Amazon has a whim machine bolted onto their ecommerce system. The recommendation engine is a combination of practical — “Other people who bought X also bought Y” — and bemusingly enthusiastic: “You clicked on X before so I bet you’d really like ALSDJFLKSAJF too! Wow, look at all those letters! Notice how they’re in the same alphabet as X? Pretty impressive, huh?” It’s bad at nuance but it’s good at throwing out options. There are so many options for it to scan and suggest.

This stock photo amuses me. Image via Robbert Noordzij.

This stock photo amuses me. Image via Robbert Noordzij.

Businesses need to solve hard problems in order to be successful. Shopping on Amazon is cheap and convenient and they have a vast array of goods. Selling things cheaply without collapsing is a hard problem, and so is convenience, and so is being stocked with lots of products. Amazon conquered all three challenges. Now the benefits feed into each other. Customers love the cheapness and convenience, so sellers must stock their storefronts. Sellers are much easier to aggregate than customers, so once you figure out the customer bit, you’re golden.

Superstar internet businesses — and I guess most high-value companies in general — are all about positive feedback loops. Circular incentives that channel energy from initial success to intermediate success to dominance.

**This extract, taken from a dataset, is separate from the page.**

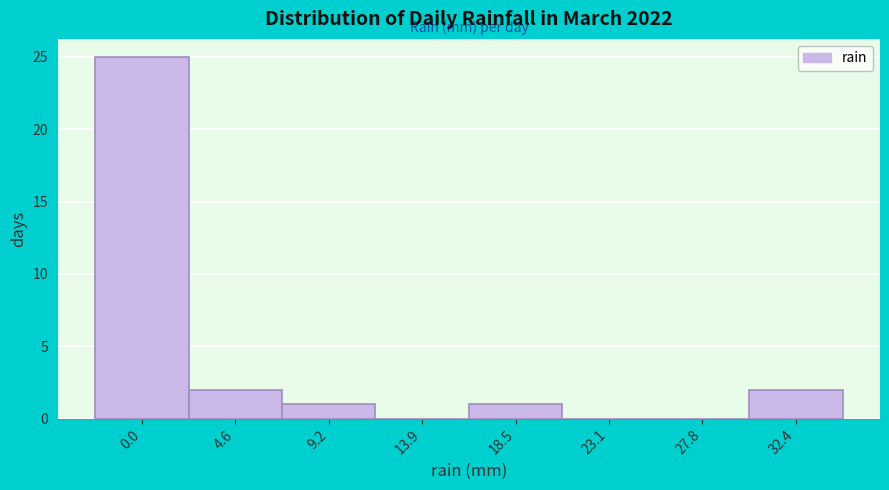

Reading left to right, transcribe all the data shown in this chart.

0.0=25	4.6=2	9.2=1	13.9=0	18.5=1	23.1=0	27.8=0	32.4=2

When you search for something on Google, you make Google better by feeding data into their algorithm, and your presence incentivizes both websites and advertisers to cater to this particular search engine. You come back because the algorithm is so good at presenting the information you want. Websites worry about SEO and advertisers drop $$$$$ because that excellent algorithm keeps pulling you back. The incentive structure is great for Google. That ingenious feedback loop made them dominant and it keeps them dominant.

Fast forward to 2037 when we’re surfing Amagooglezon (or whatever supplants them) with our heads swimming in VR buckets. We’ll bounce from product to product, purchasing and appraising and reviewing and returning and diving into on-demand experiences. I wonder how recommendation systems will work then — maybe they’ll have personalities. Maybe we’ll fall in love with them. Maybe we’ll hate them. Maybe our wallets will be managed by AI assistants and none of this will matter.

Who’s A Drug Lord?

We live in a world where people sell drugs on the internet, they get caught, and other people dissect news headlines about them. None of that is weird or surprising, nor should it be, but it represents a technologically mediated system of resistance, enforcement, and renewed resistance. Twitter manifests the new polis.

Brian Van criticized a recent New York Times headline about the IRS agent who pinpointed Ross Ulbricht: “The Tax Sleuth Who Took Down a Drug Lord”. The article was a good follow-on to Wired’s Silk Road saga. Here’s what Brian said:

Brian Van on Twitter

“NYTimes using the term ‘drug lord’ to blur the line between illegitimate e-commerce and murder conspiracists” [sic]. His second tweet reads, “Sales of drugs can be civil disobedience without violence; NYT freely adopts fascist philosophy that ‘all transgressions of law are equal’” [also sic]. He comes close to quoting the Bible: “For whosoever shall keep the whole law, and yet offend in one point, he is guilty of all.”

At face value, I agree with Brian 100%. I think every drug should be decriminalized, and yes that includes unambiguously destructive substances like meth. Why? 1) People should be free to do whatever they want with their own bodies and 2) banning drugs doesn’t work very well anyway. If you want to eliminate a problem, target the root cause — say, poverty and mental illness — instead of outlawing the symptom.

black pills

Photo via Health Gauge.

However, I’m curious about whether Brian is trying to imply that Ross Ulbricht was not a drug lord. Maybe the problem is that The New York Times is conflating drug-lord-ism with soliciting a hitman? (For those not familiar with the whole Silk Road debacle, go read the Wired articles that I linked above.) I guess I can’t tell whether Brian is objecting because he thinks Ross Ulbricht is sullied by the term “drug lord” or vice versa.